Going line by line through the data below, report how many lines include the word "down", with nothing added.

━━━ Available data

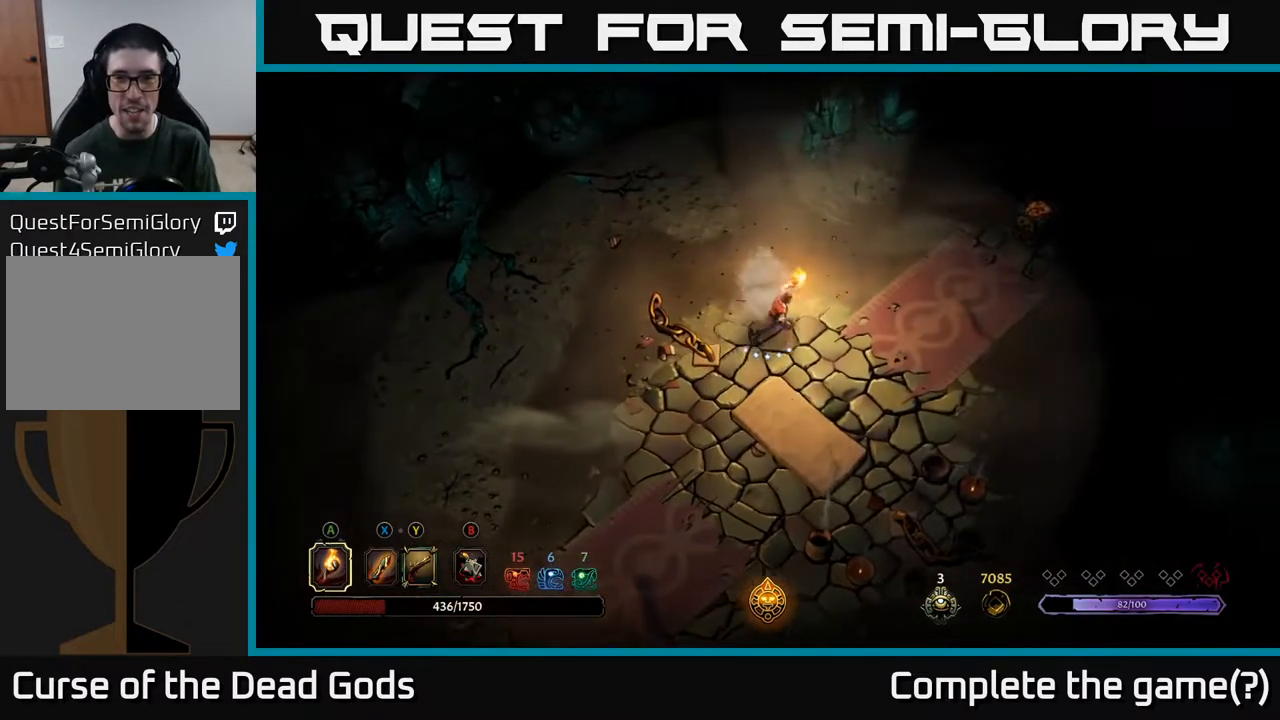
{"buttons": [], "left_stick": "right", "right_stick": "center", "events": []}
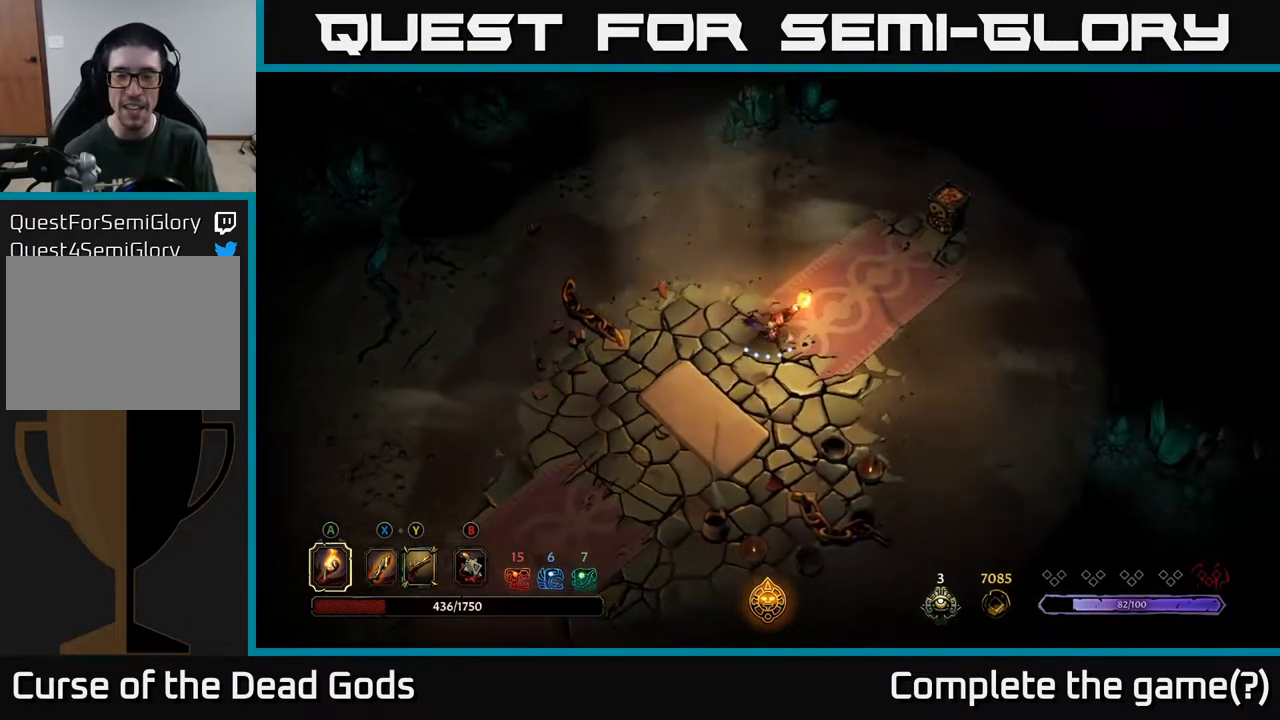
{"buttons": [], "left_stick": "up-right", "right_stick": "center", "events": [[483, "left_stick", "up-right"]]}
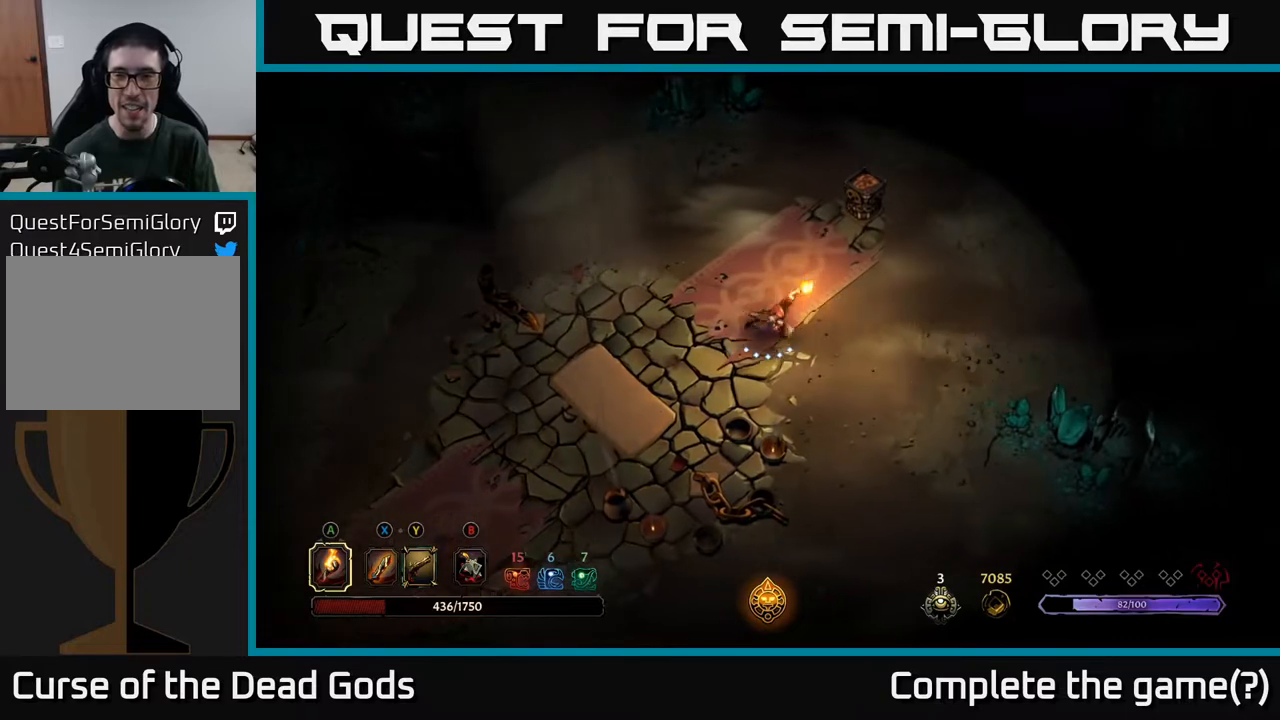
{"buttons": [], "left_stick": "up-right", "right_stick": "center", "events": []}
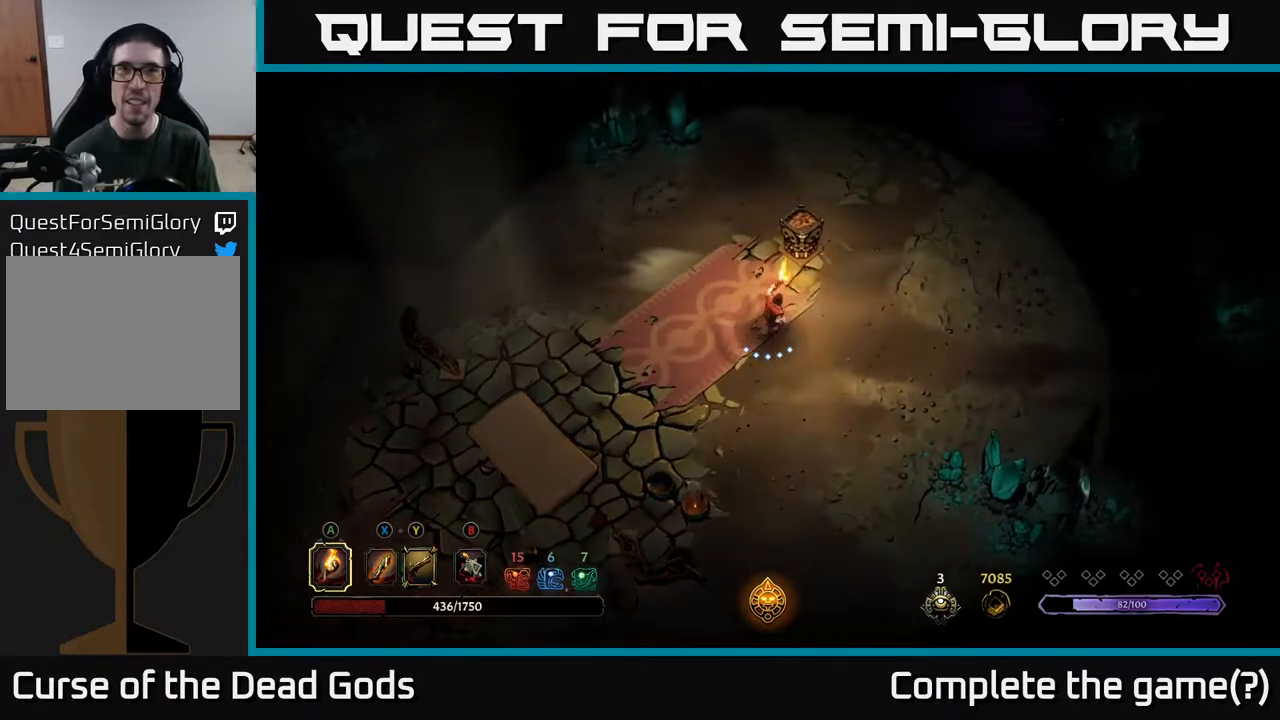
{"buttons": [], "left_stick": "up-right", "right_stick": "center", "events": [[17, "A", "down"], [133, "A", "up"], [133, "left_stick", "up"], [283, "left_stick", "center"], [483, "left_stick", "up-right"]]}
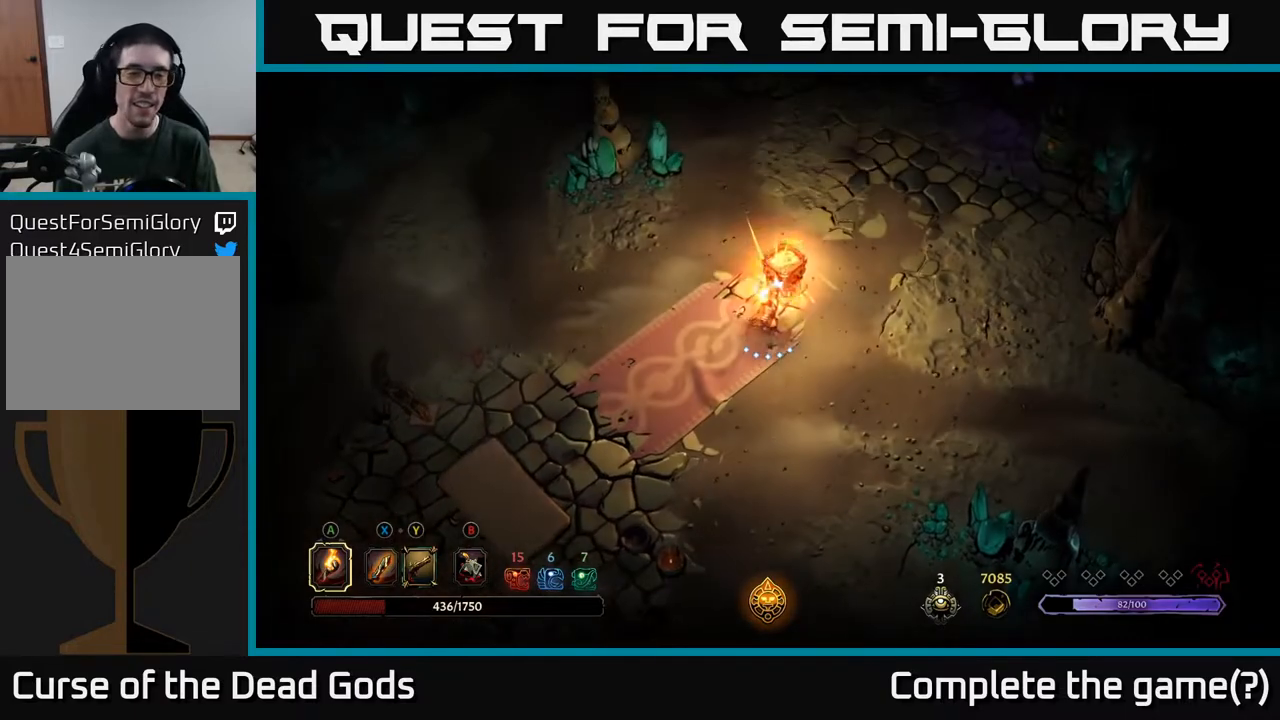
{"buttons": [], "left_stick": "right", "right_stick": "center", "events": [[283, "left_stick", "right"]]}
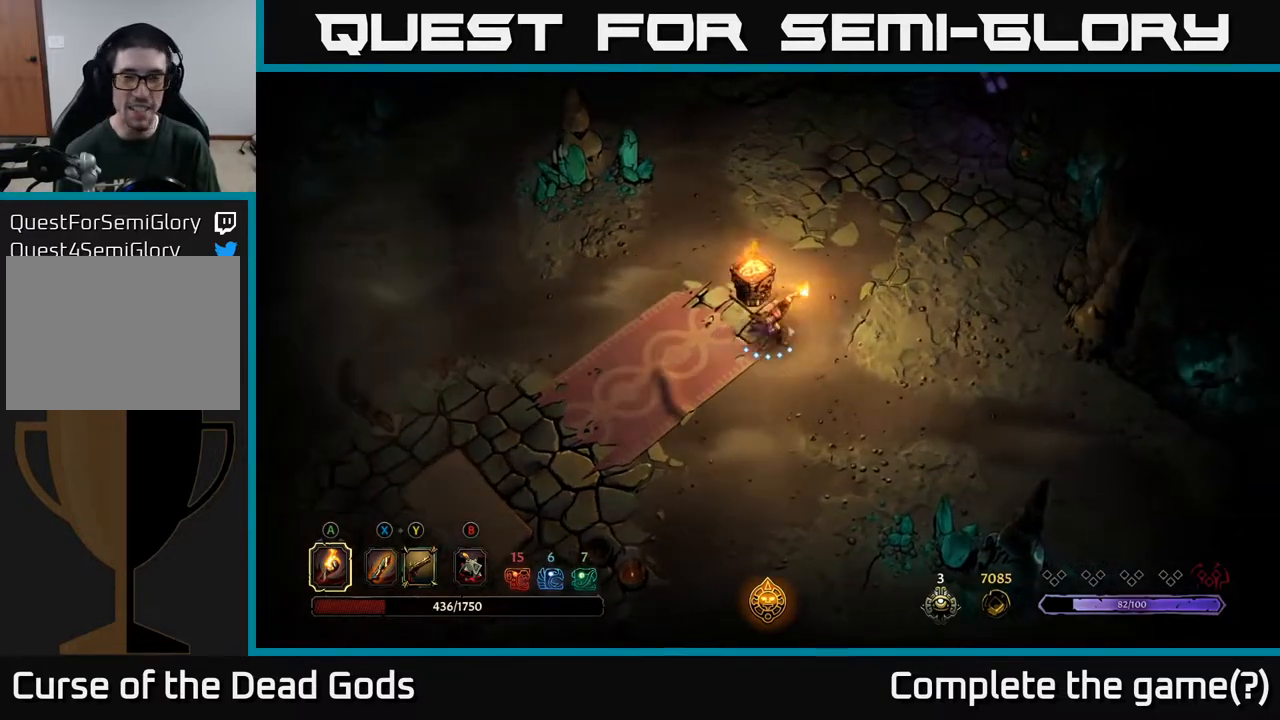
{"buttons": [], "left_stick": "up-right", "right_stick": "center", "events": [[150, "left_stick", "up-right"]]}
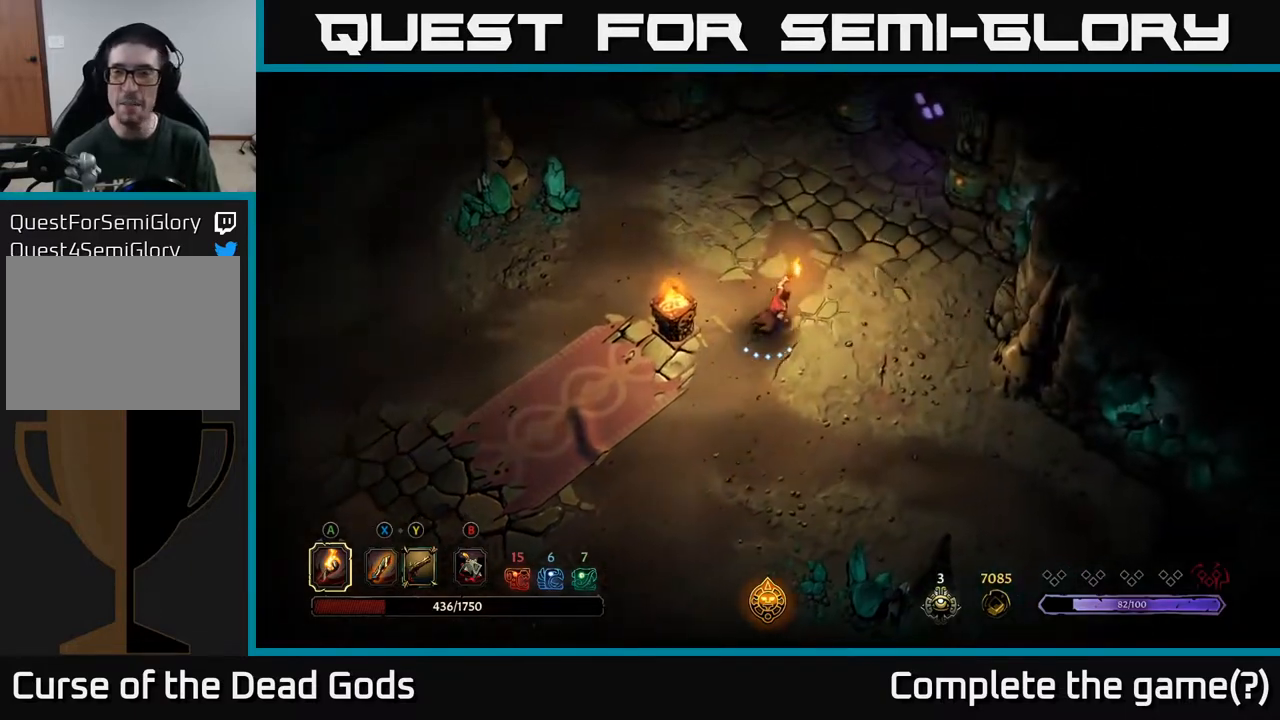
{"buttons": [], "left_stick": "up-right", "right_stick": "center", "events": []}
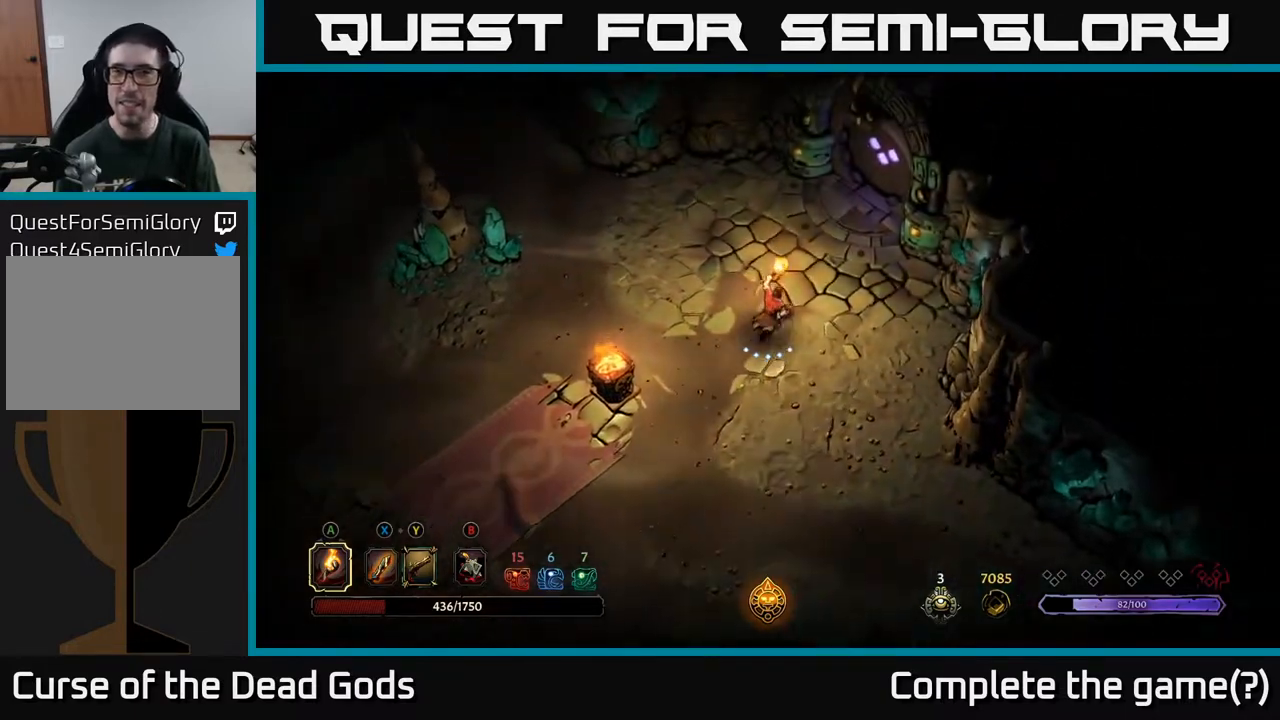
{"buttons": [], "left_stick": "up-right", "right_stick": "center", "events": []}
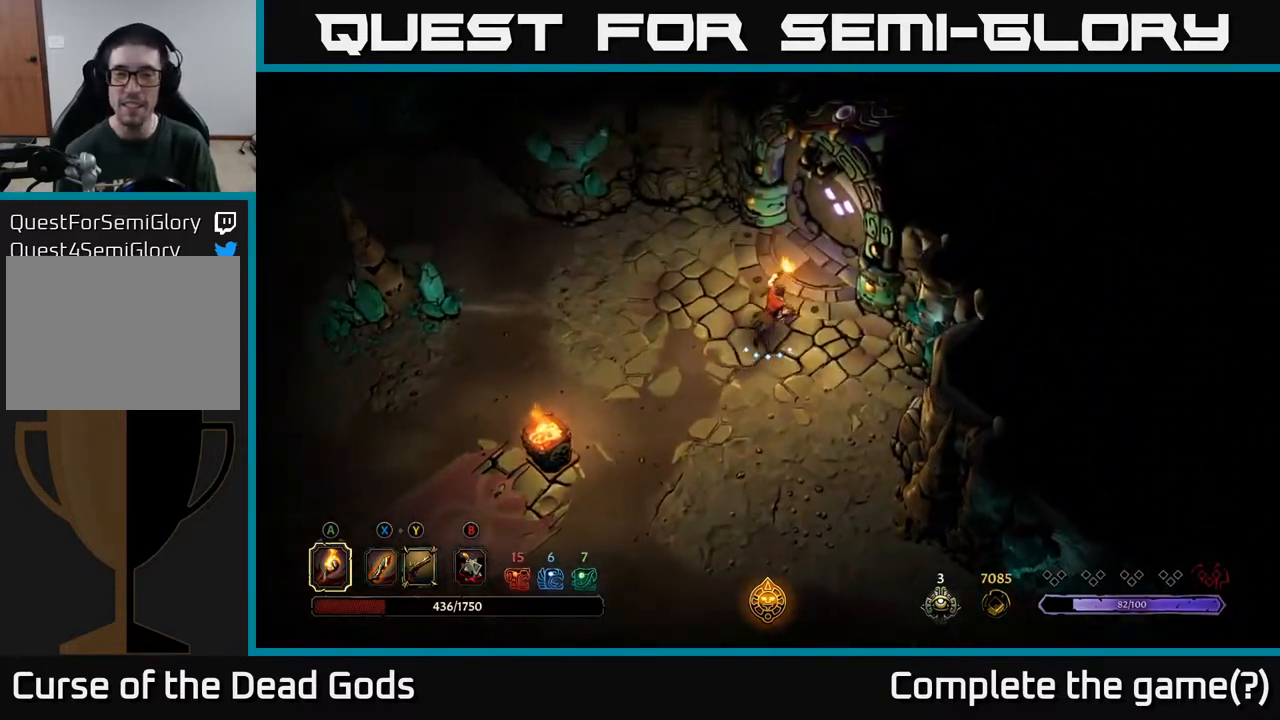
{"buttons": [], "left_stick": "center", "right_stick": "center", "events": [[300, "R1", "down"], [400, "R1", "up"], [417, "left_stick", "center"]]}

━━━━━━

§ **Solution below**
2